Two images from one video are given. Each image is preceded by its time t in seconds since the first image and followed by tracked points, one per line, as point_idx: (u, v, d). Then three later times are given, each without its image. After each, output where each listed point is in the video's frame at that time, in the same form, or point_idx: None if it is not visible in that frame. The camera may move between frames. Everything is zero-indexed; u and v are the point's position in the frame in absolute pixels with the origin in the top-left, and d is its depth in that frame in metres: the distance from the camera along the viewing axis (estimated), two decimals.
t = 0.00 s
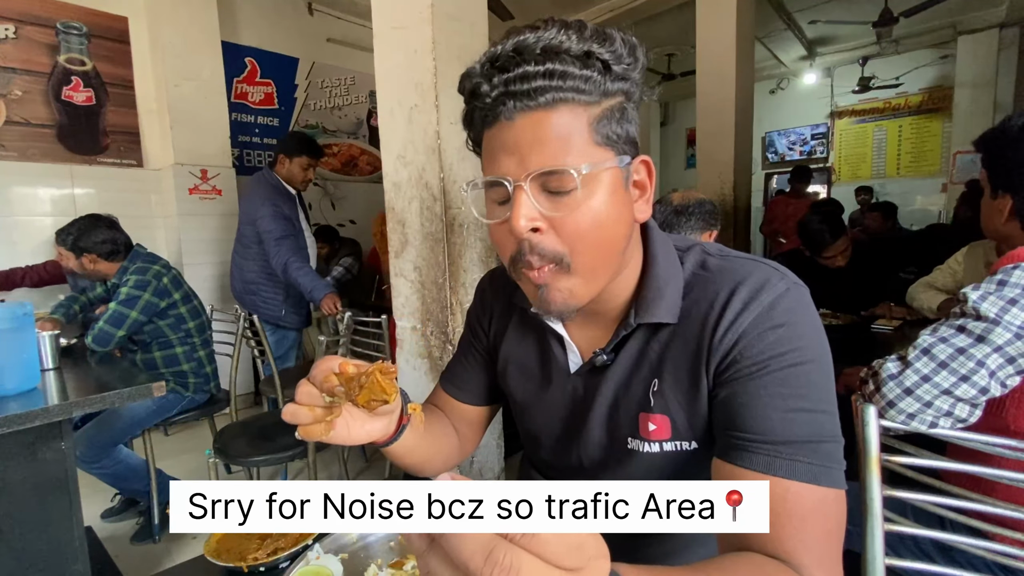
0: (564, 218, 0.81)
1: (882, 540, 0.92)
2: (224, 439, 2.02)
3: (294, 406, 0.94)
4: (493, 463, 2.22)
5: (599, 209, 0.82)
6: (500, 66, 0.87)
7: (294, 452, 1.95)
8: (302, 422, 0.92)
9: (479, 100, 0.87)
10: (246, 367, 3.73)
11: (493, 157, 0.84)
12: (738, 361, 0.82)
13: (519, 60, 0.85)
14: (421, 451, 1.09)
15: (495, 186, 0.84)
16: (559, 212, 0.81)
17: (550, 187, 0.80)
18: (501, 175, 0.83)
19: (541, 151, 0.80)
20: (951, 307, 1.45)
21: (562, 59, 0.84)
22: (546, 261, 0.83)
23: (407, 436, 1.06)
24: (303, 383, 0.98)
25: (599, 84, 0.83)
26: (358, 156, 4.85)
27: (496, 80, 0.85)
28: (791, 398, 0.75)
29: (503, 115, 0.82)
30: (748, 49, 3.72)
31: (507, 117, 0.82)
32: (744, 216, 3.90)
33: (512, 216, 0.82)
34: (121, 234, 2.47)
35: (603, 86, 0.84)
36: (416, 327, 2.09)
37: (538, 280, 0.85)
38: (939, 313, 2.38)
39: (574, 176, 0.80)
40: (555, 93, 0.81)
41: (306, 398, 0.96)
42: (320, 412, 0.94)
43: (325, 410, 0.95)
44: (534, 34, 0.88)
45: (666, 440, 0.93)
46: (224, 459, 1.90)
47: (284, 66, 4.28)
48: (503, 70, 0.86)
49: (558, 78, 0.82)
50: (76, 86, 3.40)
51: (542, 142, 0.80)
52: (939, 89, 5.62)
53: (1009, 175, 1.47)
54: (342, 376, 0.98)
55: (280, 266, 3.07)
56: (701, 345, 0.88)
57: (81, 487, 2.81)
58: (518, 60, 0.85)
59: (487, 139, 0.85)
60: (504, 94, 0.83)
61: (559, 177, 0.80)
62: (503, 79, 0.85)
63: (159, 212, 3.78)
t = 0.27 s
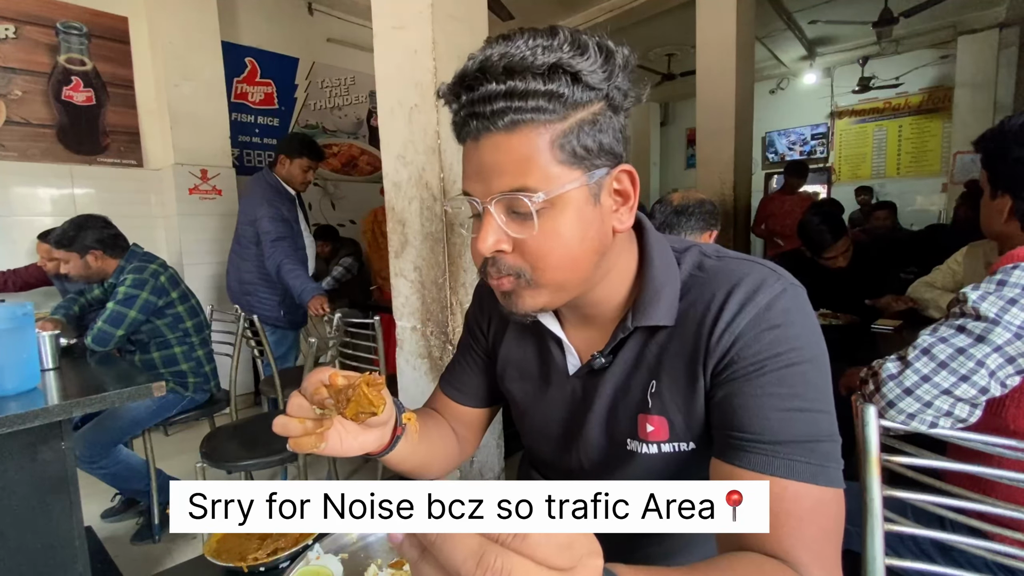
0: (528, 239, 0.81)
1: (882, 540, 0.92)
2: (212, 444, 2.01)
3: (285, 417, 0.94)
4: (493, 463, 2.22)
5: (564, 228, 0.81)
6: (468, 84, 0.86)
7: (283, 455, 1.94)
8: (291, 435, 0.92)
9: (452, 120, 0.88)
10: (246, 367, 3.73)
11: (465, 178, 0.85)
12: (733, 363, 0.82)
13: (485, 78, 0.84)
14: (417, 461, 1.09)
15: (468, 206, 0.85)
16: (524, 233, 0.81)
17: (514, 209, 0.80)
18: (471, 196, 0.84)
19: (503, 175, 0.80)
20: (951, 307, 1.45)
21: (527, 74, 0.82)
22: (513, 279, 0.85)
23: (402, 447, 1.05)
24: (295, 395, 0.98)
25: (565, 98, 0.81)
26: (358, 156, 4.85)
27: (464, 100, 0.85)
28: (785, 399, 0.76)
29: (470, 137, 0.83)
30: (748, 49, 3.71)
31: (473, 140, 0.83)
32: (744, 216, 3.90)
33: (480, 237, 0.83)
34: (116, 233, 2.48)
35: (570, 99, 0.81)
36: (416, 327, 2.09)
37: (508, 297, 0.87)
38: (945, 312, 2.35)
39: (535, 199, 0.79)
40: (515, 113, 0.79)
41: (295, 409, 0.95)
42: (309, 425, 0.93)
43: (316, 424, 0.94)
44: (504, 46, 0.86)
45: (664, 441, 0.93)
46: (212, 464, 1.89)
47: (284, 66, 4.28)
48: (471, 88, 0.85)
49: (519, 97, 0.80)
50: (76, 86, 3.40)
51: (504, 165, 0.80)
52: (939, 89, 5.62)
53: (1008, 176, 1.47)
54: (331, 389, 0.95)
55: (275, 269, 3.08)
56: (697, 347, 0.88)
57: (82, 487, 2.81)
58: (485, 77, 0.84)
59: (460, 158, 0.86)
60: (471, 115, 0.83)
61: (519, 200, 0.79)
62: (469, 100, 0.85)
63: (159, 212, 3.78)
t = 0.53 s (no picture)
0: (522, 248, 0.81)
1: (882, 540, 0.93)
2: (203, 445, 2.01)
3: (285, 420, 0.92)
4: (493, 463, 2.22)
5: (556, 237, 0.81)
6: (457, 95, 0.86)
7: (275, 459, 1.93)
8: (292, 440, 0.90)
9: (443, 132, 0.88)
10: (246, 367, 3.73)
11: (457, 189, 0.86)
12: (731, 364, 0.82)
13: (473, 90, 0.84)
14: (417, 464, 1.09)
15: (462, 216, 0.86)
16: (517, 243, 0.81)
17: (506, 219, 0.80)
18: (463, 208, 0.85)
19: (493, 187, 0.80)
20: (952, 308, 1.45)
21: (514, 84, 0.82)
22: (507, 286, 0.86)
23: (403, 449, 1.05)
24: (295, 399, 0.96)
25: (554, 107, 0.81)
26: (358, 156, 4.85)
27: (454, 112, 0.86)
28: (782, 401, 0.76)
29: (460, 150, 0.84)
30: (748, 49, 3.71)
31: (463, 152, 0.83)
32: (744, 216, 3.90)
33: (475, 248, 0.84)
34: (106, 233, 2.47)
35: (558, 107, 0.81)
36: (416, 326, 2.09)
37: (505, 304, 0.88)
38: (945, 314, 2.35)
39: (526, 210, 0.79)
40: (503, 125, 0.80)
41: (297, 414, 0.94)
42: (311, 430, 0.92)
43: (318, 427, 0.93)
44: (491, 56, 0.86)
45: (663, 442, 0.93)
46: (200, 469, 1.88)
47: (284, 66, 4.27)
48: (459, 99, 0.86)
49: (507, 109, 0.80)
50: (76, 86, 3.39)
51: (493, 176, 0.80)
52: (939, 89, 5.62)
53: (1009, 176, 1.47)
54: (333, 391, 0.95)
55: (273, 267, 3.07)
56: (695, 348, 0.88)
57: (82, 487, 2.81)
58: (474, 87, 0.85)
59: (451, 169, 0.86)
60: (460, 127, 0.84)
61: (510, 211, 0.80)
62: (459, 111, 0.85)
63: (159, 212, 3.78)
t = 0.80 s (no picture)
0: (520, 249, 0.81)
1: (882, 541, 0.93)
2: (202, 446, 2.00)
3: (285, 426, 0.93)
4: (493, 463, 2.22)
5: (554, 236, 0.81)
6: (451, 100, 0.87)
7: (274, 459, 1.93)
8: (291, 445, 0.91)
9: (439, 136, 0.89)
10: (246, 367, 3.73)
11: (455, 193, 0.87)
12: (730, 364, 0.82)
13: (466, 95, 0.84)
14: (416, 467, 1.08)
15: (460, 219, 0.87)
16: (515, 244, 0.81)
17: (503, 221, 0.81)
18: (462, 211, 0.85)
19: (489, 190, 0.81)
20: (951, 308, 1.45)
21: (506, 87, 0.82)
22: (507, 287, 0.86)
23: (403, 456, 1.05)
24: (295, 404, 0.96)
25: (546, 108, 0.81)
26: (358, 156, 4.85)
27: (449, 116, 0.86)
28: (781, 401, 0.76)
29: (456, 155, 0.84)
30: (748, 49, 3.71)
31: (459, 156, 0.84)
32: (744, 216, 3.90)
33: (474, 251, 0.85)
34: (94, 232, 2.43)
35: (551, 108, 0.81)
36: (416, 326, 2.09)
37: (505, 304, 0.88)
38: (944, 312, 2.34)
39: (523, 211, 0.80)
40: (497, 128, 0.80)
41: (296, 420, 0.94)
42: (309, 437, 0.92)
43: (315, 434, 0.93)
44: (483, 60, 0.86)
45: (663, 441, 0.93)
46: (200, 468, 1.88)
47: (284, 66, 4.27)
48: (453, 104, 0.86)
49: (500, 112, 0.80)
50: (76, 86, 3.39)
51: (490, 179, 0.81)
52: (938, 89, 5.62)
53: (1009, 176, 1.47)
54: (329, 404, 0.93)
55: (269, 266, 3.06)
56: (694, 347, 0.88)
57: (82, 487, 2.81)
58: (466, 91, 0.85)
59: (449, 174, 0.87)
60: (455, 132, 0.84)
61: (507, 213, 0.80)
62: (453, 116, 0.85)
63: (159, 212, 3.78)
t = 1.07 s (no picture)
0: (571, 205, 0.84)
1: (882, 541, 0.93)
2: (199, 447, 2.00)
3: (278, 440, 0.92)
4: (493, 463, 2.22)
5: (600, 196, 0.86)
6: (496, 68, 0.89)
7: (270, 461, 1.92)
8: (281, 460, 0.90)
9: (477, 101, 0.89)
10: (246, 366, 3.73)
11: (496, 153, 0.86)
12: (725, 363, 0.82)
13: (515, 62, 0.88)
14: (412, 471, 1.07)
15: (499, 181, 0.86)
16: (566, 199, 0.84)
17: (556, 177, 0.84)
18: (506, 170, 0.85)
19: (547, 144, 0.84)
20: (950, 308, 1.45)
21: (556, 61, 0.88)
22: (554, 246, 0.86)
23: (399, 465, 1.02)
24: (289, 418, 0.94)
25: (591, 84, 0.88)
26: (358, 156, 4.85)
27: (494, 81, 0.88)
28: (774, 401, 0.76)
29: (504, 113, 0.85)
30: (748, 49, 3.71)
31: (508, 116, 0.85)
32: (744, 216, 3.90)
33: (520, 209, 0.85)
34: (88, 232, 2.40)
35: (594, 86, 0.89)
36: (416, 326, 2.09)
37: (545, 268, 0.86)
38: (942, 311, 2.34)
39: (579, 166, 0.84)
40: (555, 89, 0.85)
41: (288, 436, 0.92)
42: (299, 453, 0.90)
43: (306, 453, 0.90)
44: (524, 39, 0.92)
45: (661, 439, 0.93)
46: (196, 470, 1.87)
47: (284, 66, 4.27)
48: (500, 71, 0.89)
49: (555, 77, 0.86)
50: (76, 86, 3.39)
51: (545, 136, 0.84)
52: (938, 89, 5.62)
53: (1008, 176, 1.47)
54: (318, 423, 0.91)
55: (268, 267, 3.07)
56: (688, 346, 0.88)
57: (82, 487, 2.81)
58: (516, 61, 0.89)
59: (488, 136, 0.87)
60: (504, 92, 0.86)
61: (565, 167, 0.83)
62: (502, 79, 0.87)
63: (159, 212, 3.78)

Exercise>
In the listing above, find the line with "55: (280, 266, 3.07)" and the line with "5: (564, 228, 0.81)". Output both, plus every line between them, and no pictures.

Result of the task>
55: (280, 266, 3.07)
56: (701, 345, 0.88)
57: (81, 487, 2.81)
58: (518, 60, 0.85)
59: (487, 139, 0.85)
60: (504, 94, 0.83)
61: (559, 177, 0.80)
62: (503, 79, 0.85)
63: (159, 212, 3.78)
t = 0.27 s
0: (528, 239, 0.81)
1: (882, 540, 0.92)
2: (212, 444, 2.01)
3: (285, 417, 0.94)
4: (493, 463, 2.22)
5: (564, 228, 0.81)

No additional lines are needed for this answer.